### Task goal
Only the lines from the top of the data through the line containing "right shoulder: (496, 196)" should be duplicated, exactly as they appear.

### Given records

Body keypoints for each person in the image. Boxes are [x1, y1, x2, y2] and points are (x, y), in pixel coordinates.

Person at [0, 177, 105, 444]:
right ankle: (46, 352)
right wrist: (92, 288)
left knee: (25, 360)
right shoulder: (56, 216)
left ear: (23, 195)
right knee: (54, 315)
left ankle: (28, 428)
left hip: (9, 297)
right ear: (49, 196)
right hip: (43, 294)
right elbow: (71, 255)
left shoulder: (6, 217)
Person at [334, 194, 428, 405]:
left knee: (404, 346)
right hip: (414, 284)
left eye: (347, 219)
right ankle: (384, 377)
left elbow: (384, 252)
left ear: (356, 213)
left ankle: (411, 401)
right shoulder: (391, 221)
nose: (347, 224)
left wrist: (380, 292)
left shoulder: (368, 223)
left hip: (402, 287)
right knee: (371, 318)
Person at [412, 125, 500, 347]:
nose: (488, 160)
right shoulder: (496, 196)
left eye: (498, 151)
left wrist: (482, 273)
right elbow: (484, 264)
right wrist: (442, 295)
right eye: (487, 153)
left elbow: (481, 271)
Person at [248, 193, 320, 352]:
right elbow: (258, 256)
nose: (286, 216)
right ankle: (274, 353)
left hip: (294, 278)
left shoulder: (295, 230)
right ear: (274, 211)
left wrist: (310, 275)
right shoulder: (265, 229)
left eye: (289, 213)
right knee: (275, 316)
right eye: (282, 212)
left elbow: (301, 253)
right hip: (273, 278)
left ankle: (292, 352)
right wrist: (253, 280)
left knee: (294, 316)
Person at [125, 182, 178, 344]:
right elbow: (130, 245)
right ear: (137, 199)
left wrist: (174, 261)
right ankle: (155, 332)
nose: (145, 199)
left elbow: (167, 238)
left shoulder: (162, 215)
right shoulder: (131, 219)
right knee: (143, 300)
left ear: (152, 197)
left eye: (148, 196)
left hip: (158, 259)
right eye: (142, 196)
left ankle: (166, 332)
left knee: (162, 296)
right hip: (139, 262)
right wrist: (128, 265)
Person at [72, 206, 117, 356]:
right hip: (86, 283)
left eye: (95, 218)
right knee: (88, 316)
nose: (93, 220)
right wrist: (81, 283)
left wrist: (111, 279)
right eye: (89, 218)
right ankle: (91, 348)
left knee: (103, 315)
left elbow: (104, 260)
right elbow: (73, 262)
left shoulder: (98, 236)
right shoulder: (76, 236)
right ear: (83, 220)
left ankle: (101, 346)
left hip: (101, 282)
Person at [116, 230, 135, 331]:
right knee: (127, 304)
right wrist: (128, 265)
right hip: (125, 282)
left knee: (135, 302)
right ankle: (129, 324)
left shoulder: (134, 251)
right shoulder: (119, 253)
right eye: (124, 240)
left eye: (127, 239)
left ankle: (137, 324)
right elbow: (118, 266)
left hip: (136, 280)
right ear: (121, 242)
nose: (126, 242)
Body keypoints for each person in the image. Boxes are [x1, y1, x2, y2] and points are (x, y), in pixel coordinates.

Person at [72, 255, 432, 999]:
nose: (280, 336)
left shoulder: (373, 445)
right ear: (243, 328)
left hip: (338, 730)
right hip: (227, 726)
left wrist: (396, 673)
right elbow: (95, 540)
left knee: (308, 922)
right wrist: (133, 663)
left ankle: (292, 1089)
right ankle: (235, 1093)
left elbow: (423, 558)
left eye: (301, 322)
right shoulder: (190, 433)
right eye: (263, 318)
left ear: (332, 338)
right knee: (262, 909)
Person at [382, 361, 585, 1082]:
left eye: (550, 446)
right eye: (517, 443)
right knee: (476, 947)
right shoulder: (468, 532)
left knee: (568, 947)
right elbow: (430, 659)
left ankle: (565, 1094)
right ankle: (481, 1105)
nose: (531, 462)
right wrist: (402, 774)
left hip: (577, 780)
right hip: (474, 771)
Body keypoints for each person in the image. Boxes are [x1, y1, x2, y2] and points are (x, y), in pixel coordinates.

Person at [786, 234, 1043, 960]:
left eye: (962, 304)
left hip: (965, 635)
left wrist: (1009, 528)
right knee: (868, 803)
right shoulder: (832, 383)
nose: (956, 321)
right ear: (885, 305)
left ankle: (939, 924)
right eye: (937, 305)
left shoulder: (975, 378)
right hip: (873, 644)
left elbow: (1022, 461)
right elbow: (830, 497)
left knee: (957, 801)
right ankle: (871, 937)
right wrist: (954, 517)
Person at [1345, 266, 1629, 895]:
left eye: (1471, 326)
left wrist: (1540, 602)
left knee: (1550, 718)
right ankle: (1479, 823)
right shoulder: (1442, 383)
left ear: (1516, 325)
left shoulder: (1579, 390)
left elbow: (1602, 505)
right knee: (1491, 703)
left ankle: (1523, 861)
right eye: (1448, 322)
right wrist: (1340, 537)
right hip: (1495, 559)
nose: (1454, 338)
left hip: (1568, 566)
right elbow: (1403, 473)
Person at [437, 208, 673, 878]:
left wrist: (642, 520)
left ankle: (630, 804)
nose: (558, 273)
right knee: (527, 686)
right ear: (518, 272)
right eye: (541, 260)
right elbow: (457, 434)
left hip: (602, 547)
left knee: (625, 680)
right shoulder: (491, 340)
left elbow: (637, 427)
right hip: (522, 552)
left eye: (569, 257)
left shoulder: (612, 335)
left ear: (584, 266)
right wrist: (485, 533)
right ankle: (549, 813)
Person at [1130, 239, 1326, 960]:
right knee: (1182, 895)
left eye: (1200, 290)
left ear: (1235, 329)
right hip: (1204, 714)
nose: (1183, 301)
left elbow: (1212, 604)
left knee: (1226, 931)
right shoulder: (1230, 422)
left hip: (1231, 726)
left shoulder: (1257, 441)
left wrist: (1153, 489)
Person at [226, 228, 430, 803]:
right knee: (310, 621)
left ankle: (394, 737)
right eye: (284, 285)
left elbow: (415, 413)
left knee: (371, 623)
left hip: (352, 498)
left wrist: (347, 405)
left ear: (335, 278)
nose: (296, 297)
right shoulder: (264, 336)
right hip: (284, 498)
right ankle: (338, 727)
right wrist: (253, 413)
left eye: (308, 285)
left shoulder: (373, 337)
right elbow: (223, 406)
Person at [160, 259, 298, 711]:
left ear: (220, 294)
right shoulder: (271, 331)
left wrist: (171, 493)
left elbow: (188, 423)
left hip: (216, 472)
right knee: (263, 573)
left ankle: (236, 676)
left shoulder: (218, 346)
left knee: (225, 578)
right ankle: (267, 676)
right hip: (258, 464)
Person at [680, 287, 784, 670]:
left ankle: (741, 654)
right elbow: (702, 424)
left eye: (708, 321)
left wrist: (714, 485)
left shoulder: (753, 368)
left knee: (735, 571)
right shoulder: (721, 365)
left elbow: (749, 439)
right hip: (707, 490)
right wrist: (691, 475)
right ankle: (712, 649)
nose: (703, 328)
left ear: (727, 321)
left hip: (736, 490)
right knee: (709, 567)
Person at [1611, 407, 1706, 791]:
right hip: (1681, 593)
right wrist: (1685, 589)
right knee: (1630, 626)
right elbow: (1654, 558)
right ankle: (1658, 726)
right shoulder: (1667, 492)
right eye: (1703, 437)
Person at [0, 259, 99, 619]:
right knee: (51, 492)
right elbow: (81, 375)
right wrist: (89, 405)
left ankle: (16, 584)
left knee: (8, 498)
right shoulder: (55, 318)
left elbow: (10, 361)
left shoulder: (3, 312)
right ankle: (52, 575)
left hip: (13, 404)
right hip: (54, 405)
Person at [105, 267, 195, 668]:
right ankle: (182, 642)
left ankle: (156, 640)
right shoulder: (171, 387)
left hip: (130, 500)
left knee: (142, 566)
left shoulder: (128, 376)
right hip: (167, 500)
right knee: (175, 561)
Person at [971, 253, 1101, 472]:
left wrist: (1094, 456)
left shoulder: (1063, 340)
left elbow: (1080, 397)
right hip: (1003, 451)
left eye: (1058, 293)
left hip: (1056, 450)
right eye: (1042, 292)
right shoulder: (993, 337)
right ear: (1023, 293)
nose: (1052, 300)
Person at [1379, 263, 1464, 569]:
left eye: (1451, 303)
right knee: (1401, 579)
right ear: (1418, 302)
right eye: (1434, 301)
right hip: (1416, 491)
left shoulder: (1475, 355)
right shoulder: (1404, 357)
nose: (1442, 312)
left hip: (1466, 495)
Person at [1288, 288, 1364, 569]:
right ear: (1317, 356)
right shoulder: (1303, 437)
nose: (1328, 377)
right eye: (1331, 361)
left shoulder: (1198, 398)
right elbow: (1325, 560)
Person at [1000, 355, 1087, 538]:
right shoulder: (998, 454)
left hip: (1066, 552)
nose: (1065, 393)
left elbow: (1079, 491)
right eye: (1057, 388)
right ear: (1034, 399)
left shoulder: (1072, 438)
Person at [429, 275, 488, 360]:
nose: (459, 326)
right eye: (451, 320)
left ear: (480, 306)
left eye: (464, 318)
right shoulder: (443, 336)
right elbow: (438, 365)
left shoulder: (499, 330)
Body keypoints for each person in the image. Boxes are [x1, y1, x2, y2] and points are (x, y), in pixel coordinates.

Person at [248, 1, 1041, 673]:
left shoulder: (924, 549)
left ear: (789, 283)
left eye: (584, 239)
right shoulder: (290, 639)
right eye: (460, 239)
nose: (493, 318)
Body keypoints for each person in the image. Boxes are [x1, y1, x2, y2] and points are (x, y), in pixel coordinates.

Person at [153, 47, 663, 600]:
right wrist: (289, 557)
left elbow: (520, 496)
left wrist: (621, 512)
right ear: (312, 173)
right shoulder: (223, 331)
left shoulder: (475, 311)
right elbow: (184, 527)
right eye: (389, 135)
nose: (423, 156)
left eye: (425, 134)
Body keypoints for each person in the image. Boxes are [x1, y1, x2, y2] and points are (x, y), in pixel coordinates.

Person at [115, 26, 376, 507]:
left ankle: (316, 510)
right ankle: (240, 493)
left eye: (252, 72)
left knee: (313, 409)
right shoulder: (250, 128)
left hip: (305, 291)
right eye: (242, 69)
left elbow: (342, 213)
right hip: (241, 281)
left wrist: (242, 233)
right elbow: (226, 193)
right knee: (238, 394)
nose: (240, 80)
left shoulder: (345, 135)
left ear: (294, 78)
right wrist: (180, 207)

### Exercise solution
Body keypoints for each person in the image. Boxes are [x1, y1, x2, y2] and points are (x, y), in pixel coordinates.

Person at [0, 177, 105, 444]:
right ankle: (46, 352)
right wrist: (92, 288)
left knee: (25, 360)
right shoulder: (56, 216)
left ear: (23, 195)
right knee: (54, 315)
left ankle: (28, 428)
left hip: (9, 297)
right ear: (49, 196)
right hip: (43, 294)
right elbow: (71, 255)
left shoulder: (6, 217)
Person at [334, 194, 428, 405]:
left knee: (404, 346)
right hip: (414, 284)
left eye: (347, 219)
right ankle: (384, 377)
left elbow: (384, 252)
left ear: (356, 213)
left ankle: (411, 401)
right shoulder: (391, 221)
nose: (347, 224)
left wrist: (380, 292)
left shoulder: (368, 223)
left hip: (402, 287)
right knee: (371, 318)
Person at [412, 125, 500, 347]:
nose: (488, 160)
right shoulder: (496, 196)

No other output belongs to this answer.